■ Source text ■
In structuring a transaction, the selection of the right entity can be compared to choosing a golf club. You can default to your 7 iron for most strokes, use a putter on the green, or pick another stick more suited to the conditions and where the ball lies. But the golfer is always limited by what is in the bag. In transaction structuring, the bag will usually have a company, trust or partnership, depending on which better matches the commercial, regulatory and tax drivers of the parties.
However, the Cayman Islands is introducing a new club for the caddy to carry: the limited liability company (LLC). Limited liability companies are not new, and have been a cornerstone of commerce in the US since the 1970s. In 2014 alone, more than 120,000 LLCs were formed in Delaware. The LLC has a variety of potential uses, from funds and management platforms to estate planning vehicles, incentive plans, joint ventures and charitable foundations.
Like its Delaware cousin, a Cayman LLC is a versatile body corporate that brings together, in one entity, a number of attractive attributes of companies and exempted limited partnerships (ELPs), including separate legal personality, limited liability of members, and the flexibility of using capital accounts. A Cayman LLC is, essentially, a hybrid drawing from statutory rules familiar to those who have dealt with Delaware LLCs, supported by the body of common law and equity applicable to Cayman companies.
Put simply, an LLC is a new form of entity that will be governed by the new Limited Liability Companies Law and (what can be an extremely flexible) limited liability company agreement. Unlike an ELP, but like a company, an LLC has separate legal personality and is capable of contracting in its own right, without a separate general partner.
Another significant feature is that the members and managers (if designated) do not owe fiduciary duties among themselves unless provided for in the LLC agreement, although the manager will owe a duty of good faith. Contrast this to the fiduciary duties of a company director or, subject to the ELP agreement, the general partner of an ELP. Couple this feature with the fact that the LLC Law specifically provides that an LLC is capable of exercising all functions of a natural person irrespective of any questions of corporate benefit, and members have significant flexibility to dictate the terms of their own arrangements.

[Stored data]
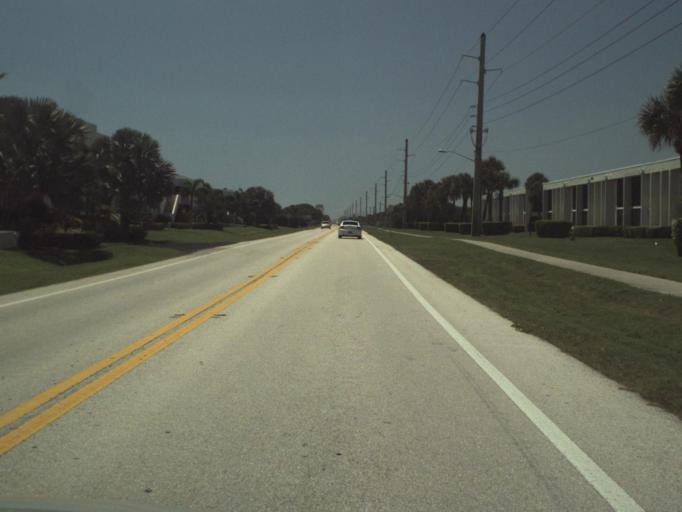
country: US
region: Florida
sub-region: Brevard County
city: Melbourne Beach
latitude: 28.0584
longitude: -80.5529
==
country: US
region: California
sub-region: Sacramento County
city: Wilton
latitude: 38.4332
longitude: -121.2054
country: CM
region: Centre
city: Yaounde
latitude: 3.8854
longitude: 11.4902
--
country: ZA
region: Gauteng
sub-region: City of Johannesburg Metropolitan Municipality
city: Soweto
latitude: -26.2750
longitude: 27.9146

■ Goals ■
- 1) According to the text on Cayman Islands limited liability companies, how many LLCs were formed in Delaware in 2014?
- 2) Pick up the text on Cayman Islands limited liability companies after its final sentence and keep writing it.
The lines have no connection to the text on Cayman Islands limited liability companies.

■ Exercise answers ■
- 1) More than 120,000.

- 2)
The structure is also streamlined. There is no need for both directors and shareholders, or for establishment of a separate general partner to control the conduct of the business. Rather, an LLC can consist of one single member, and can be formed by a short LLC agreement and filing of a simple statement with the Registrar. This can accelerate the formation process, resulting in significant cost savings.
A further significant feature is that the LLC dispenses with the concept of share capital. Rather, members of LLCs hold an interest, the rights, privileges and obligations of which are provided in the LLC agreement. This means that the LLC can adopt capital accounting, familiar to those who use Delaware LLCs and ELPs. This creates significant flexibility to structure voting and economic rights of the members.
Finally, it is our understanding that for US tax purposes, LLCs should be able to “check the box” to be treated as a partnership for US tax purposes. This should enable the LLC to avail itself of certain potential tax advantages such as look-through treatment.
Separate legal personality combined with the application of capital accounts means that an LLC can easily fulfil commercial objectives more difficult to achieve with companies and ELPs. For example, replacing the general partner in a “three tier” private equity fund (set up as an ELP) with an LLC can allow flow through of carry to the underlying owners of the general partner in proportions determined by management, rather than by reference to share numbers or complex class rights, and without the need for a separate general partner of the GP ELP.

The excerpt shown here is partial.